Antonio mencarinya kemana-mana ke seluruh penjuru kota karena sadar bahwa tanpa
sepeda tersebut, keluarganya tidak akan bisa dihidupi.
Meski tampak
sederhana, namun Bicycle Thievesmenyuguhkan suatu wacana
menarik dalam dunia perfilman Italia pada masa itu. Dari konteks sejarah, waktu
itu Perang Dunia II baru saja berakhir dan menyisakan masalah sosial yang besar
seperti kemiskinan, kelaparan, dan pengangguran. Industri sinema pun mengalami
masalah serius dari segi finansial. Akhirnya orang seperti Vittorio de Sica
memilih gaya penyutradaraan yang bisa menekan biaya namun ternyata nanti
diketahui bahwa gaya tersebut berkembang menjadi estetika baru dalam dunia
sinema.
Gaya yang kemudian
dinamakan dengan Neo-Realisme Italia tersebut tidak hanya bertemakan tentang
kemiskinan –sesuatu yang dianggap oleh sutradara Italia masa itu sebagai
keadaan yang nyata dan tidak dibuat-buat-, tapi mulai dari latar pengambilan
gambar dan pemilihan aktor semuanya harus realis. Realis disini dalam artian,
pertama, pengambilan gambar dilakukan di jalan-jalan dan tidak di studio agar
potret kemiskinan tidak termanipulasi. Kedua, yang lebih menarik, adalah
pemilihan aktor non-profesional seperti misalnya pemeran Antonio yang bernama
Lamberto Maggiorani. Lamberto adalah seorang pekerja biasa bahkan ketika
ditawari untuk akting di film Bicycle
Thieves, ia betul-betul sedang menganggur.
Hampir semua yang
main dalam film Bicycle Thieves adalah orang yang
memang di kehidupan nyatanya adalah seperti itu (kapten, peramal, pemain musik)

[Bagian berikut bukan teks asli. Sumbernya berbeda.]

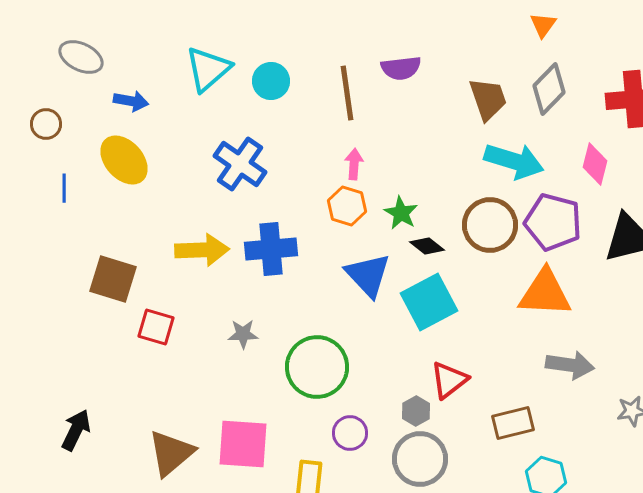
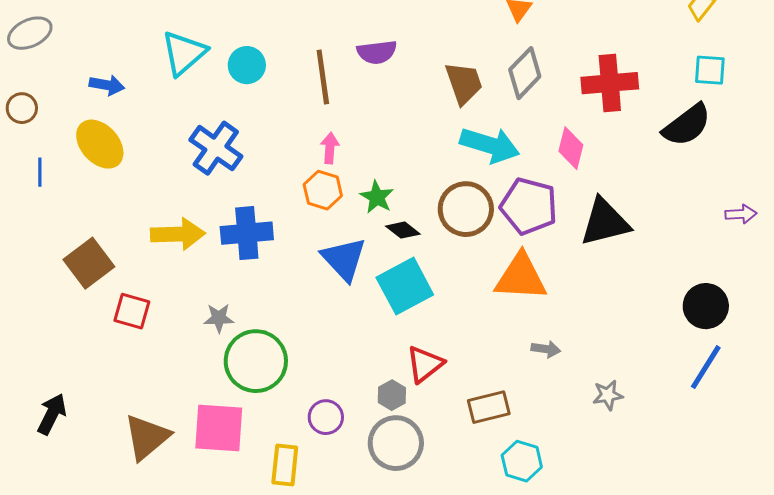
gray ellipse: (81, 57) -> (30, 33), moved, turned -51
brown square: (113, 279) -> (89, 263), turned 36
gray arrow: (570, 365) -> (546, 349), size x0.6
green circle: (317, 367) -> (256, 361), moved

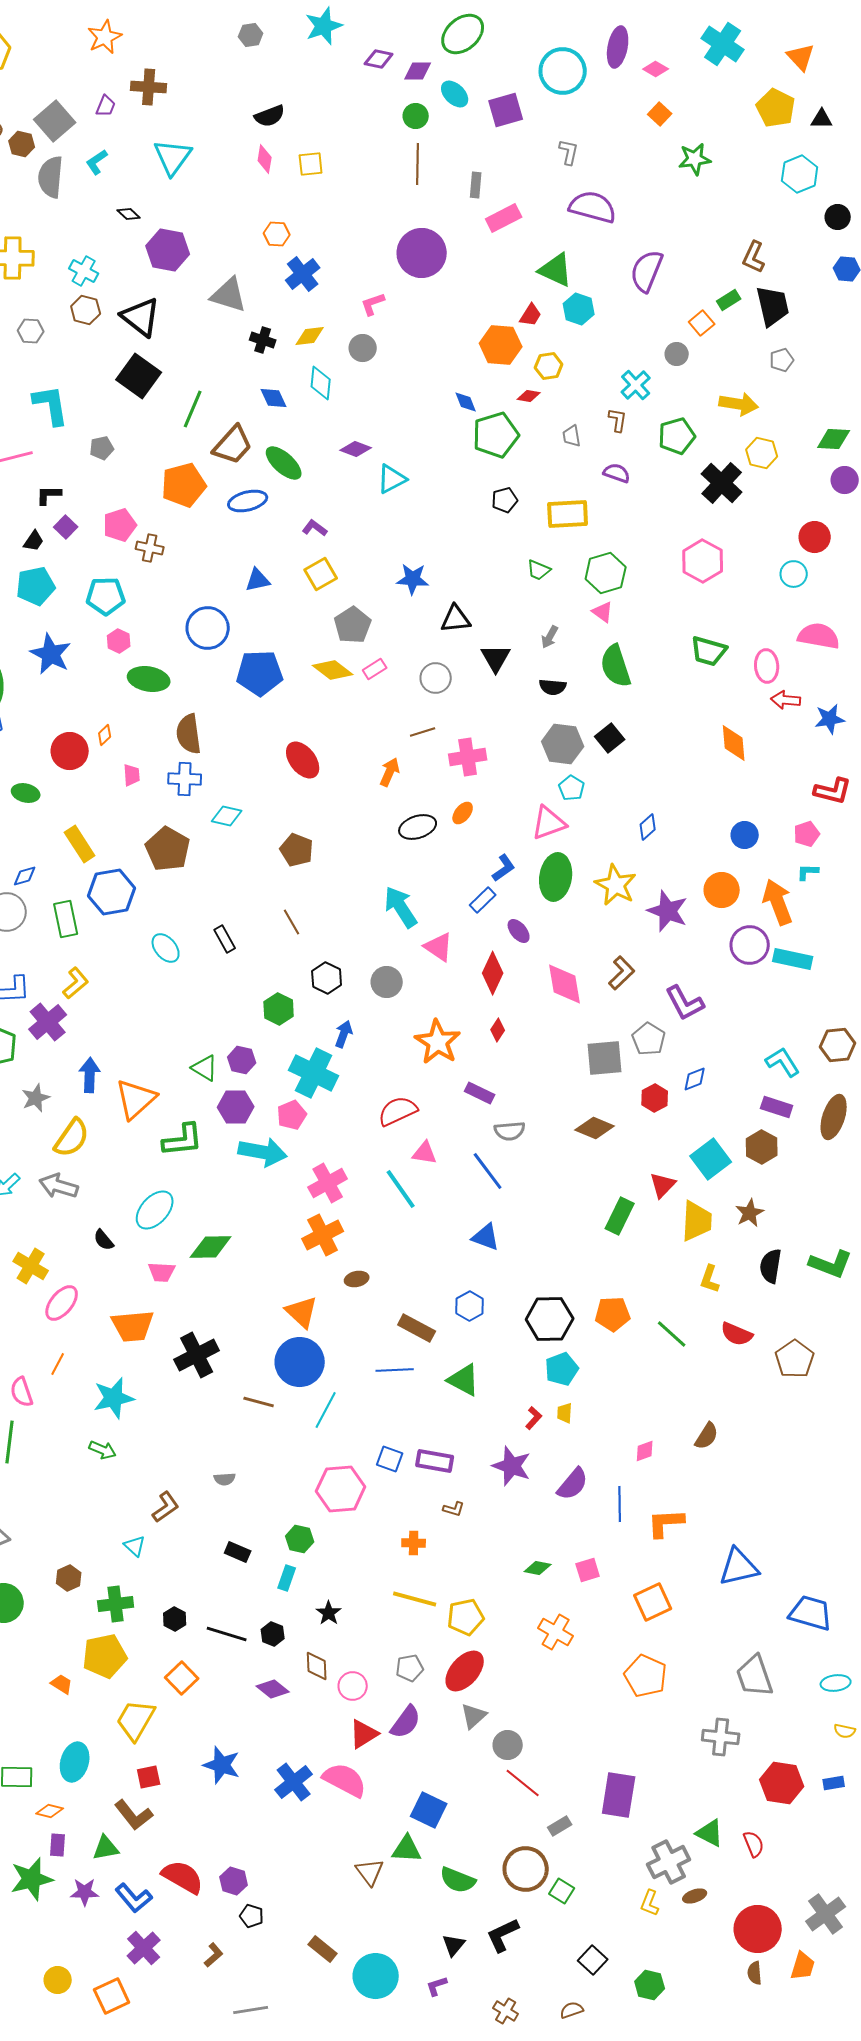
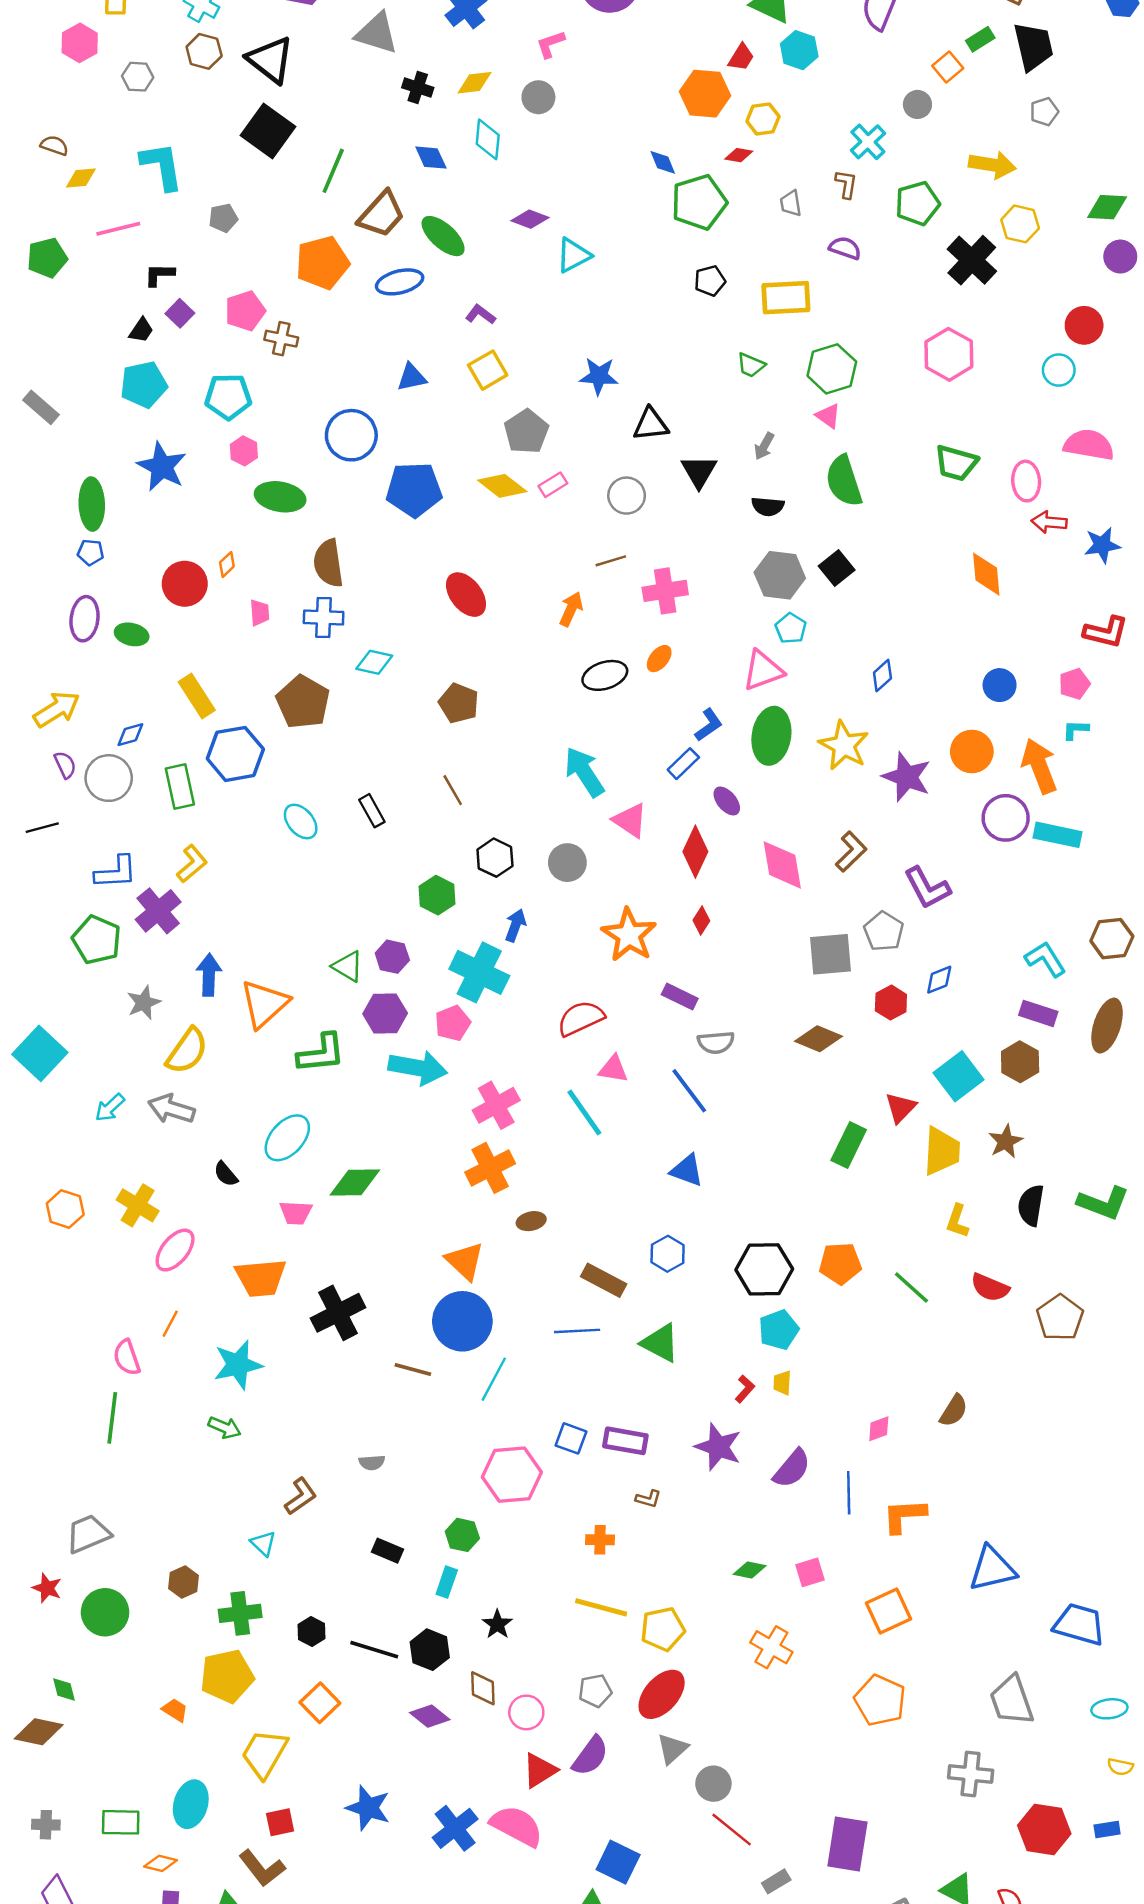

sehingga mereka tidak perlu akting, cukup memerankan dirinya sendiri. Memang
pada mulanya ada maksud untuk menekan biaya, namun gaya ini lama-lama menjadi
ciri khas tersendiri yang ditiru di banyak film besar mulai dari Apu
Trilogy, La Strada, hingga Daun
di Atas Bantal-nya Garin Nugroho. Aliran penting dalam sinema Prancis yaitu
French New Wave juga mengaku sangat terinspirasi oleh Neo-Realisme Italia ini.
Neo-Realisme
Italia menunjukkan bahwa dalam seni pun terdapat kelas-kelas. Namun jika kita
sebut aliran tersebut berada di kasta bawah, itu ada benarnya jika merujuk dari
segi pendanaan. Namun dari segi estetika, Neo-Realisme Italia punya kelas yang
bisa dipertandingkan dengan film-film yang mempunyai pendanaan tinggi. Kita
bisa tujukan kenyataan ini pada film berbiaya tinggi yang tidak memberikan efek
apa-apa kecuali histeria semata tentang kehidupan “entah di mana”. Bagi
Neo-Realisme Italia, film adalah sarana untuk menyadarkan kita tentang kondisi
sosial yang riil dan bukan membawa penonton untuk lari dari kenyataan.